The ABC's Dr Norman Swan is not just a terrific broadcaster - he's also been personally involved with my treatment after a very severe injury. Quite frankly, I'd trust him over a government bureaucrat any day. He's always been out first with remarkably accurate, well sourced information. Yes, some of it may have been a bit conservative and erred on the safe side, but isn't that exactly what you want in a situation like this? That's why the ABC's information has been so widely accessed. The government's finally beginning to make up some ground now, but it's difficult not to feel that it should have been in this position weeks ago.
Perhaps there's something about the very nature of bureaucracy that prevents it reacting as speedily as it should.
Because that's lesson four: organisations can't be trusted.
How could NSW Health and Border Protection stand aside and allow the Ruby Princess' passengers to propagate the virus across the country? Was it a deliberate conspiracy or simple incompetence? Determining exactly how this occurred doesn't have to be a witch-hunt for the guilty party - nevertheless, nobody seems worried about how the exact cascade of blunders and failures was allowed to happen. You'd think the state government might at least have some interest in this, if simply to prevent another, similar, disaster, and yet there's been no news of any investigation.
This is critical, because it's the last and key lesson: trust is vital.
We need confidence to build society's resilience and prevent it fracturing.
In the American dream, when the country's under threat, rifle-armed minutemen will leap forward, ready to defend the nation's constitution. Quite obviously, however, this is not the sort of threat that can be stared down by individuals, no matter how committed to the cause they may be. It is, if you like, a threat more suited to the so-called Asian way, although it's better stated as an approach where we rely on one another as part of a shared community.
That's why some countries, like Taiwan, Hong Kong and Singapore, have managed to contain the spread of the virus.
Don't get me wrong - I'm not extolling any of these countries' political systems or suggesting they've got "the answer" to defeating the virus. Maybe, however, it's worth looking at some of the things they've done to minimise deaths and seeing if there are any practices that might have been worth trying over here.
It begins with action; intervening fast, before a crisis develops. At the same time that Morrison was suggesting he'd be heading to the footy on the weekend all of these countries had imposed lockdowns and restrictions.

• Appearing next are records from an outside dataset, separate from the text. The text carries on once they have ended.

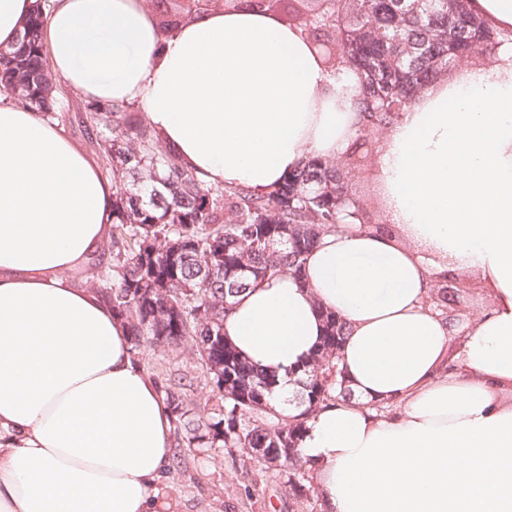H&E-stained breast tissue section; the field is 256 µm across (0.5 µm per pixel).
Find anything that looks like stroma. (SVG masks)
<instances>
[{
    "label": "stroma",
    "mask_w": 512,
    "mask_h": 512,
    "mask_svg": "<svg viewBox=\"0 0 512 512\" xmlns=\"http://www.w3.org/2000/svg\"><path fill=\"white\" fill-rule=\"evenodd\" d=\"M142 365L160 377L184 373L201 379L203 368L187 353L146 352ZM177 512H310L309 503L288 492L277 471L259 464L232 466L224 449L186 455L163 482Z\"/></svg>",
    "instance_id": "obj_1"
}]
</instances>
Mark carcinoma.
Masks as SVG:
<instances>
[{"mask_svg": "<svg viewBox=\"0 0 512 512\" xmlns=\"http://www.w3.org/2000/svg\"><path fill=\"white\" fill-rule=\"evenodd\" d=\"M275 15L316 46L325 67L357 79L359 135L345 161L311 158L268 193L206 185L161 146L140 113L123 103H88L69 112L57 97L60 77L45 45L48 4L36 5L17 39L0 49V89L57 122L77 125L104 158L115 187L112 224L87 257L101 297L127 326L134 356L190 350L199 356L217 407L204 416L187 400L193 379L160 385L173 426V460L222 448L273 467L298 499L314 500L305 484L298 443L310 413L350 400L339 353L344 324L323 313L325 332L303 365V394L285 415L273 402L278 378L255 368L224 341V318L247 288L283 274L300 276L322 236L348 224H370L351 188L355 169L376 153L400 114L448 64L483 55L512 40L473 14L468 0H225ZM167 36L207 11L205 0H153ZM458 288L438 281L428 304L461 320ZM262 449V457L252 454Z\"/></svg>", "mask_w": 512, "mask_h": 512, "instance_id": "carcinoma-1", "label": "carcinoma"}]
</instances>
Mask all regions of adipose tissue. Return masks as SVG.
I'll use <instances>...</instances> for the list:
<instances>
[{
  "label": "adipose tissue",
  "mask_w": 512,
  "mask_h": 512,
  "mask_svg": "<svg viewBox=\"0 0 512 512\" xmlns=\"http://www.w3.org/2000/svg\"><path fill=\"white\" fill-rule=\"evenodd\" d=\"M50 2L52 69L134 104L205 184L266 192L359 134L354 76L272 16L213 8L165 38L140 0ZM372 175L397 233L323 236L302 278L236 299L224 339L283 400L323 311L344 319L352 397L300 441L327 512H512V44L425 91ZM112 193L61 127L0 93V512H176L160 388L111 308L64 276L101 242ZM469 273L491 307L453 328L425 301Z\"/></svg>",
  "instance_id": "1"
}]
</instances>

The next step is testing; lots of it. Yes, many tests were unnecessary and were "wasted", but the real waste is a dead body or the rapid spread of the virus. Saving money on testing is a false economy.
As soon as a positive is found, people needed to be traced and isolated - and the best way to do this is via electronic surveillance. The key is for the state to monitor this simply - and exclusively - for public health reasons. There are ways to ensure this happens.
Finally, we need to work together as a society, and the only way to get this to happen is if we trust one another. And to do this, of course, we need good journalism. So thanks for reading this. It makes it all worthwhile...
- Nicholas Stuart is a Canberra writer and a regular columnist.